Impact evaluations estimate program effectiveness usually by comparing outcomes of those (individuals, communities, schools, etc) who participated in the program against those who did not participate. The key challenge in impact evaluation is finding a group of people who did not participate, but closely resemble the participants had those participants not received the program. Measuring outcomes in this comparison group is as close as we can get to measuring “how participants would have been otherwise.” There are many methods of doing this and each method comes with its own assumptions.
5. Cost-Benefit/Effectiveness/Comparison Analyses
Two organizations may come up with very different strategies to tackle the same problem. If a community’s water supply, for example, was contaminated leading to a large incidence of diarrhea, one NGO may advocate for investments in modern water and sanitation infrastructure, including a sewage system, piped water, etc. Another NGO may propose a distribution system where households are given free chlorine tablets to treat their own water at home. If these two methods were shown to be equally effective—each reducing diarrhea incidence by 80%, would local policymakers be just as happy implementing one versus the other? Probably not. They would also need to consider the cost of each strategy.
It is highly likely that modern infrastructure investments in an otherwise remote village would be prohibitively expensive. In this case, the choice may be clear. However, the options are not always so black and white. A more realistic (but still hypothetical) choice would be between an infrastructure investment that reduces diarrhea by 80% versus a chlorine distribution program that costs 1/100th the price, and reduces diarrhea by 50%.
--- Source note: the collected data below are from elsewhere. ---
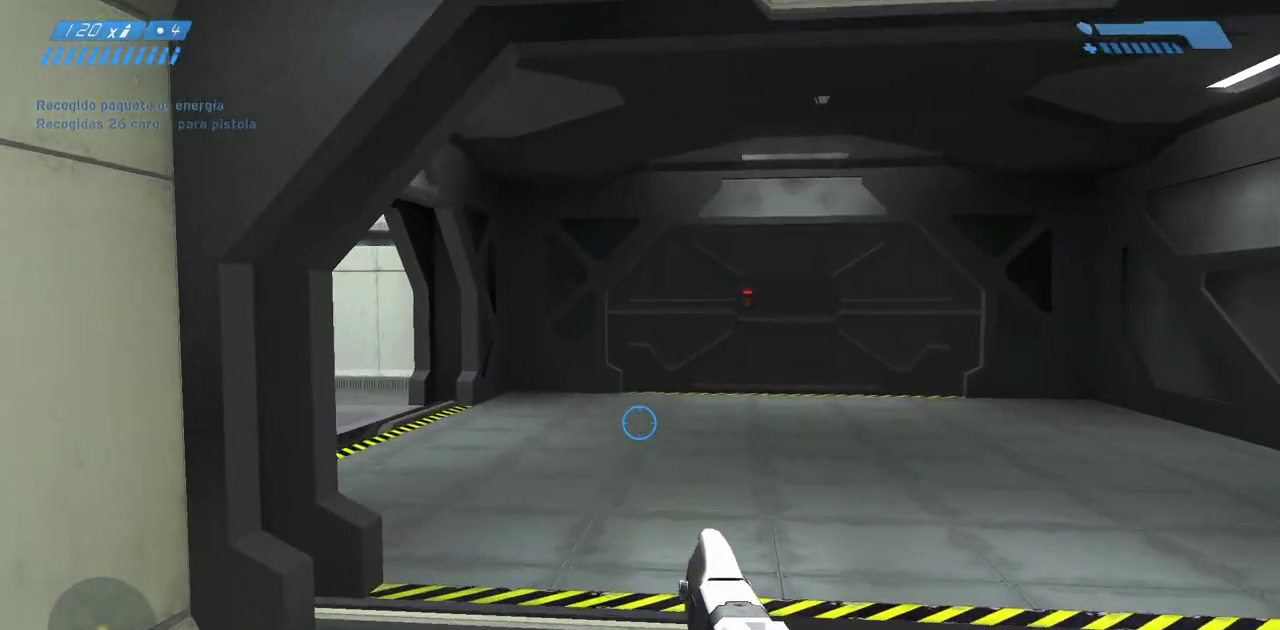
{"keys": ["w"], "mouse": [], "events": []}
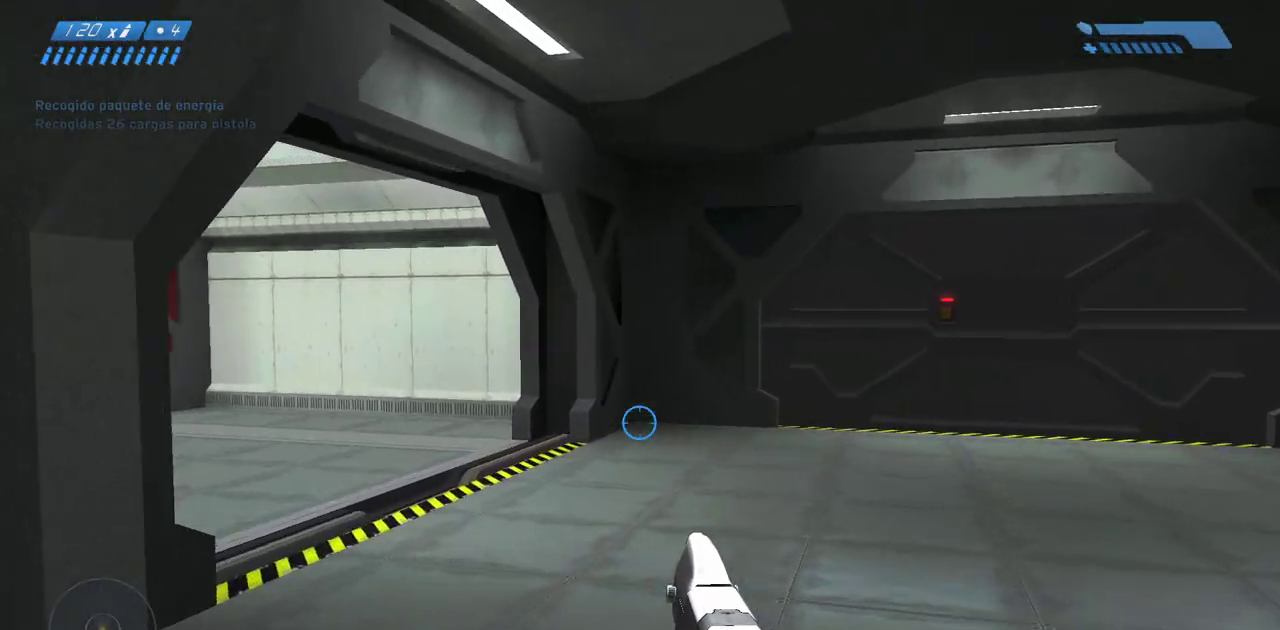
{"keys": ["w"], "mouse": [], "events": []}
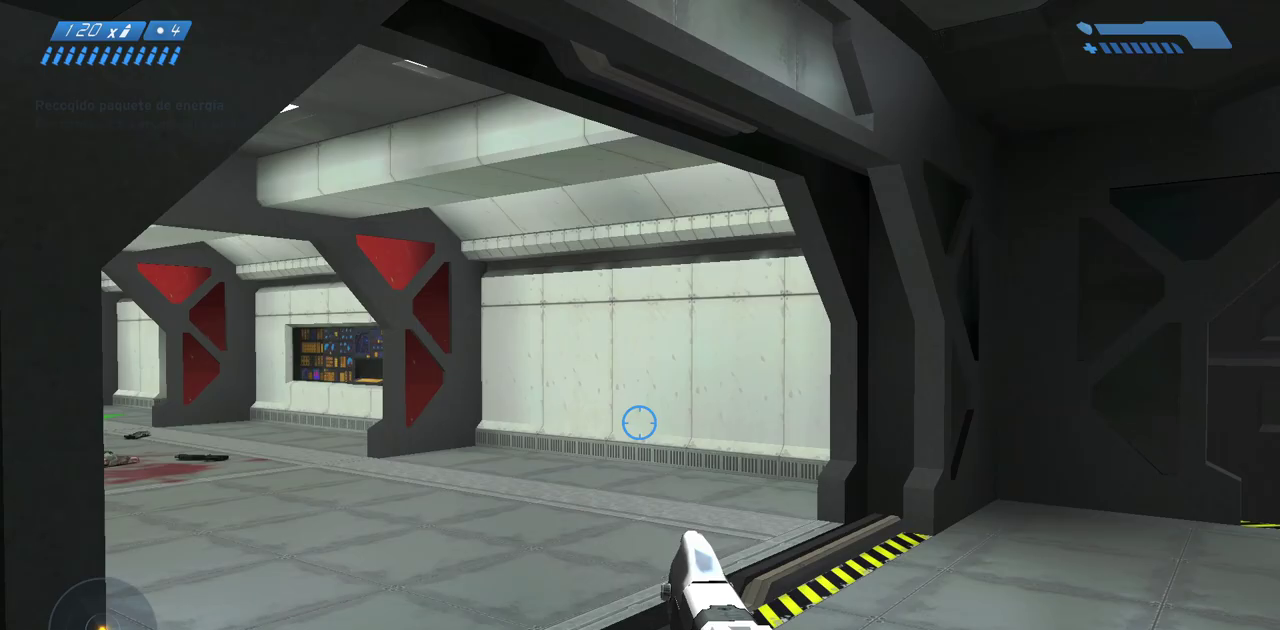
{"keys": ["w"], "mouse": [], "events": []}
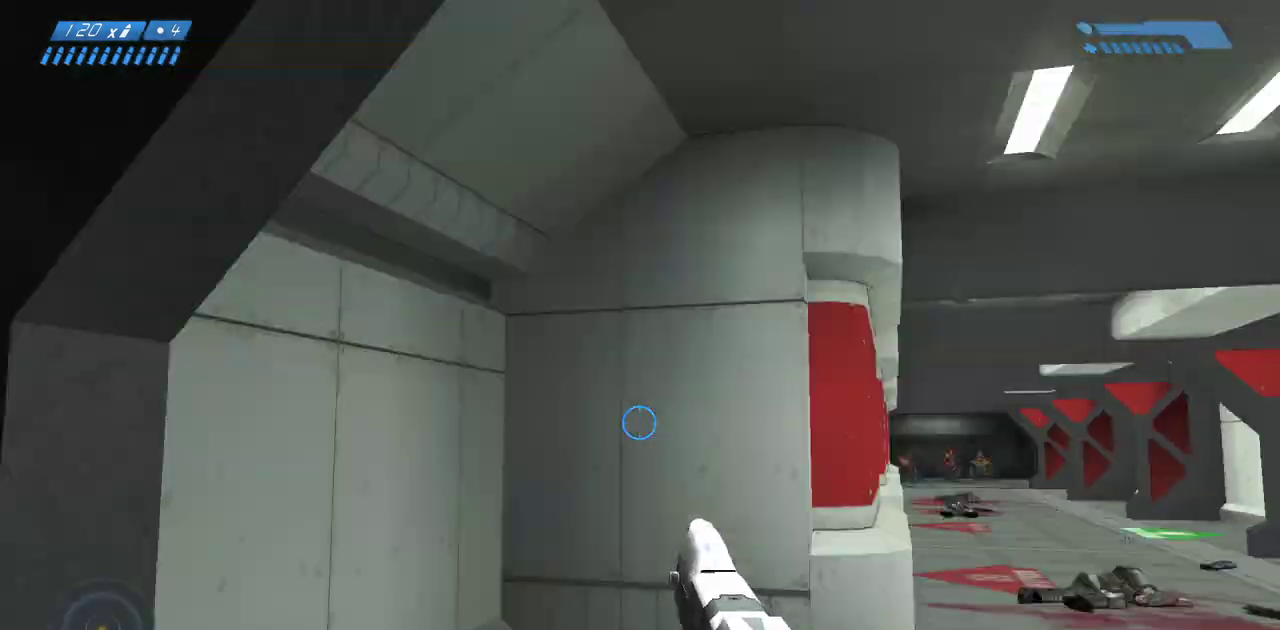
{"keys": ["w"], "mouse": [], "events": []}
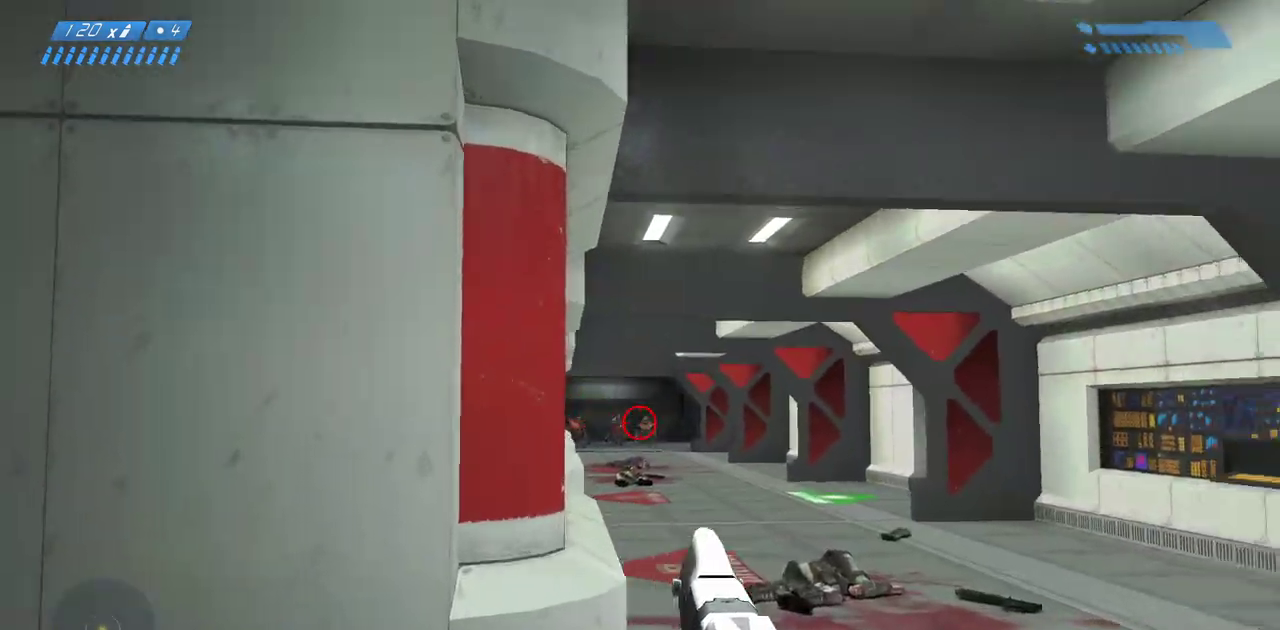
{"keys": ["w"], "mouse": [], "events": [[100, "mouse_left", "down"], [183, "mouse_left", "up"]]}
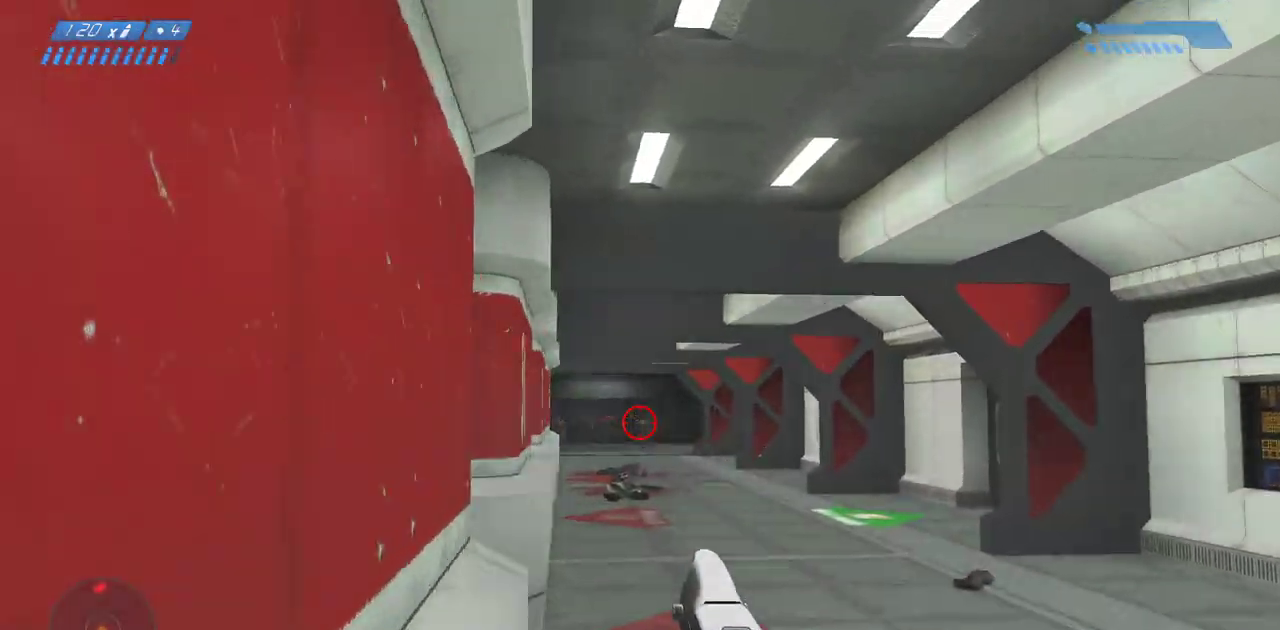
{"keys": ["w"], "mouse": ["left"], "events": [[67, "mouse_left", "down"], [183, "mouse_left", "up"], [417, "mouse_left", "down"]]}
A cost-benefit analysis quantifies the benefits and costs of an activity and puts them into the same metric (often by placing a monetary value on benefits). It attempts to answer the question: Is the program producing sufficient benefits to outweigh the costs? Or in other words, is society richer or poorer after making this investment? Trying to quantify the benefit of children’s health in monetary terms, however, can be extremely difficult and subjective. Hence, when the exact value of the benefit lacks widespread consensus, this type of analysis may produce results that are more controversial than illuminating. This approach is most useful when there are multiple types of benefits and agreed ways of monetizing them.
A cost-effectiveness analysis takes the impact of a program (e.g. percent reduction in the incidence of diarrhea), and divides that by the cost of the program, generating a statistic such as: the number of cases of diarrhea prevented per dollar spent. This makes no judgment of the value of reducing diarrhea.
Lastly, a cost comparison analysis will take multiple programs and compare them using the same unit—allowing policy makers to ask: per dollar, how much does each of these strategies reduce diarrhea?
See the paper on "Comparative Cost-Effectiveness Analysis to Inform Policy in Developing Countries: A General Framework with Applications for Education" for more information.
6. Goals, Outcomes and Measurement
When conducting a program evaluation, governments and NGOs are often asked to distill a program’s mission down to a handful of outcomes that, it is understood, will be used to define success. Adding to this difficulty, each outcome must be further simplified to an indicator such as the response to a survey question, or the score on a test.
More than daunting, this task can appear impossible and the request, absurd. In the process, evaluators can come across as caring only about data and statistics—not the lives of the people targeted by the program.
For certain goals, the corresponding indicators naturally follow. For example, if the goal of distributing chlorine tablets is to reduce waterborne illness, the related outcome may be a reduction in diarrhea. The corresponding indicator, incidence of diarrhea, could come from one question in a household survey where respondents are asked directly, “Has anyone in the household suffered from diarrhea in the past week?”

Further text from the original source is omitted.